Porn, dog poo and social media snaps: the ‘taskers’ scraping the internet for AI firm part-owned by Meta
Summary
Scale AI, a company 49%-controlled by Meta, utilizes its Outlier platform to recruit tens of thousands of gig workers, including experts in medicine, physics, and economics, to refine AI systems. These "taskers" report being paid to scrape personal data from Instagram and Facebook accounts, harvest copyrighted artwork, and transcribe pornographic soundtracks, tasks they describe as morally uncomfortable and divergent from high-level AI refinement. Workers expressed concerns about collecting data from users, including minors, without their explicit understanding, and contributing to their own job displacement. The Guardian's investigation, based on interviews with 10 Outlier contractors, revealed instances of monitoring via Hubstaff and allegations of "bait-and-switch" pay tactics. Scale AI, which contracts with the Pentagon and major tech companies, stated that Outlier offers flexible work with transparent pay, and that inappropriate content is addressed, though it confirmed using children's public social media data.
Key takeaway
For CTOs and VPs of Engineering evaluating AI model development, you should scrutinize the data sourcing and labeling practices of third-party vendors like Scale AI. Understand the ethical implications and potential legal risks associated with data scraped from social media, copyrighted works, and sensitive content. Prioritize vendors with transparent, auditable data governance policies to mitigate reputational damage and ensure compliance with evolving data privacy regulations, especially concerning user consent and minor data.
Key insights
AI training relies on a vast gig workforce performing ethically questionable data collection from public and private sources.
Principles
- Data collection for AI training often blurs ethical boundaries.

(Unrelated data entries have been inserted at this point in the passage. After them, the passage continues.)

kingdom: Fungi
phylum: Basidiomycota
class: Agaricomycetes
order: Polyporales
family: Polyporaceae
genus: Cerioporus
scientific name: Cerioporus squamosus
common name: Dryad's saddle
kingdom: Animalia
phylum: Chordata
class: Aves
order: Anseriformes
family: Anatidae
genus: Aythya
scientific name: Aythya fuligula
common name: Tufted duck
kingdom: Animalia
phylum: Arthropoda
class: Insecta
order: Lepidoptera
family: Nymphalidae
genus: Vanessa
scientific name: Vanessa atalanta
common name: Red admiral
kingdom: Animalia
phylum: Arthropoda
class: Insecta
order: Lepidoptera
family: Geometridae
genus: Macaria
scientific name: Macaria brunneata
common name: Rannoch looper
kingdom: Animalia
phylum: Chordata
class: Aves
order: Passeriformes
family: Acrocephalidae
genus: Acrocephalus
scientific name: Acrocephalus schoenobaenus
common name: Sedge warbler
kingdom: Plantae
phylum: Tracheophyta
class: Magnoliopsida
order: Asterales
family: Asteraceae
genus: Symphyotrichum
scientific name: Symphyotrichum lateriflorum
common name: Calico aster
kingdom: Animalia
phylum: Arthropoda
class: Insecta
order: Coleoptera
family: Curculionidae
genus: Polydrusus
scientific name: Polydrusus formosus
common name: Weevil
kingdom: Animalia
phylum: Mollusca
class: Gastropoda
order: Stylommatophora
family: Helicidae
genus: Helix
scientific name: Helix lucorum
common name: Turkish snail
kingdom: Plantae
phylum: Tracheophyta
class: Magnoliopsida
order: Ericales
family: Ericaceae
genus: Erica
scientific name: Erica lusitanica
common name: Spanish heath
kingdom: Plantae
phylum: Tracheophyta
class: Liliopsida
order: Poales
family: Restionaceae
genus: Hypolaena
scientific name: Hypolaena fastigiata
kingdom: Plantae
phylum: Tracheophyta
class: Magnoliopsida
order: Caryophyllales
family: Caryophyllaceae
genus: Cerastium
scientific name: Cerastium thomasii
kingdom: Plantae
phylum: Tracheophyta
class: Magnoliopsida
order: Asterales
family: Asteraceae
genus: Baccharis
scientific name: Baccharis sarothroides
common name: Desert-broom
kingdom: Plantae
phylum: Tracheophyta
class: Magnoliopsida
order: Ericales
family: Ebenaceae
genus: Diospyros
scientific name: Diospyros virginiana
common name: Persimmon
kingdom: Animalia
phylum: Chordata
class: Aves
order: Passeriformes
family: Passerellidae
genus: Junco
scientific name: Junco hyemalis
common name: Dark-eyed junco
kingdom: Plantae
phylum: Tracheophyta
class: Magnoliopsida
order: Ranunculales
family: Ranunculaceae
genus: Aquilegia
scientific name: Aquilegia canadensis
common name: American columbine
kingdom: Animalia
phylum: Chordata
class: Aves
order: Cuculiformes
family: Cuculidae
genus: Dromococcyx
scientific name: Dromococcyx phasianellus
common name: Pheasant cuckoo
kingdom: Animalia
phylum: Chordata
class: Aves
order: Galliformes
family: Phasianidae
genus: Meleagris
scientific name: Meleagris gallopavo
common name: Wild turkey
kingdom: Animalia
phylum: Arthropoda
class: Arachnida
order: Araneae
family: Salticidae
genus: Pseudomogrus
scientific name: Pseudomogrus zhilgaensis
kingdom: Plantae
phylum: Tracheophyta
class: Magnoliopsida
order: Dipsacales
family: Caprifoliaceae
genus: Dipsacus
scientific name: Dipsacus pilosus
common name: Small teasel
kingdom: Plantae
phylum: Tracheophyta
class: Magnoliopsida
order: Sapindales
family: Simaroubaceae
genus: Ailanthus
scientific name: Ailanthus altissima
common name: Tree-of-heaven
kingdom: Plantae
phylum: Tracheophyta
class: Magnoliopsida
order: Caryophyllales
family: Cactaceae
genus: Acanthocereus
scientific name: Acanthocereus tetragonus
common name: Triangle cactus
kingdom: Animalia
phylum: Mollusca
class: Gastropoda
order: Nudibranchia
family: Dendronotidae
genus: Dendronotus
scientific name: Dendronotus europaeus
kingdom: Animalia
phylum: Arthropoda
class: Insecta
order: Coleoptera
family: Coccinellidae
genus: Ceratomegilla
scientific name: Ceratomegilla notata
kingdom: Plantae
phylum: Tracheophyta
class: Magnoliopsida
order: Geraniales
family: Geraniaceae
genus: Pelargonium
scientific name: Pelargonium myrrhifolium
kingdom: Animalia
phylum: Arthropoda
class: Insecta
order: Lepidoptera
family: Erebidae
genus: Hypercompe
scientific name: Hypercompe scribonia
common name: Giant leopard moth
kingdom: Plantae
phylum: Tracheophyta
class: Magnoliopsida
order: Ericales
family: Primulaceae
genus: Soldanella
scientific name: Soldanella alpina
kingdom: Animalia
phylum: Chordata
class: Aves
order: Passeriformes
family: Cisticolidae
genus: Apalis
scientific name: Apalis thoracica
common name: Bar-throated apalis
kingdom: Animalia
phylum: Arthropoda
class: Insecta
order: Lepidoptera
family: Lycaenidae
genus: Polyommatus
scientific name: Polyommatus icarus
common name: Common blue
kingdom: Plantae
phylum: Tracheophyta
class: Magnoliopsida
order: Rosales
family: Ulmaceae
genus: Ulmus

- Gig workers face precarious conditions in the AI economy.
Method
AI models are refined by human "taskers" who label, transcribe, and scrape diverse data, including social media profiles and copyrighted content, often under monitoring.
In practice
- Public social media data is actively used for AI training.
- AI training involves tasks like transcribing sensitive audio.
Topics
- Scale AI
- Outlier Platform
- AI Data Labeling
- Gig Work Ethics
- Social Media Scraping
Best for: CTO, VP of Engineering/Data, Director of AI/ML, AI Ethicist, Policy Maker, General Interest
Related on AIssential
Editorial summary, takeaway, and curation by AIssential. Original article published by AI (artificial intelligence) | The Guardian.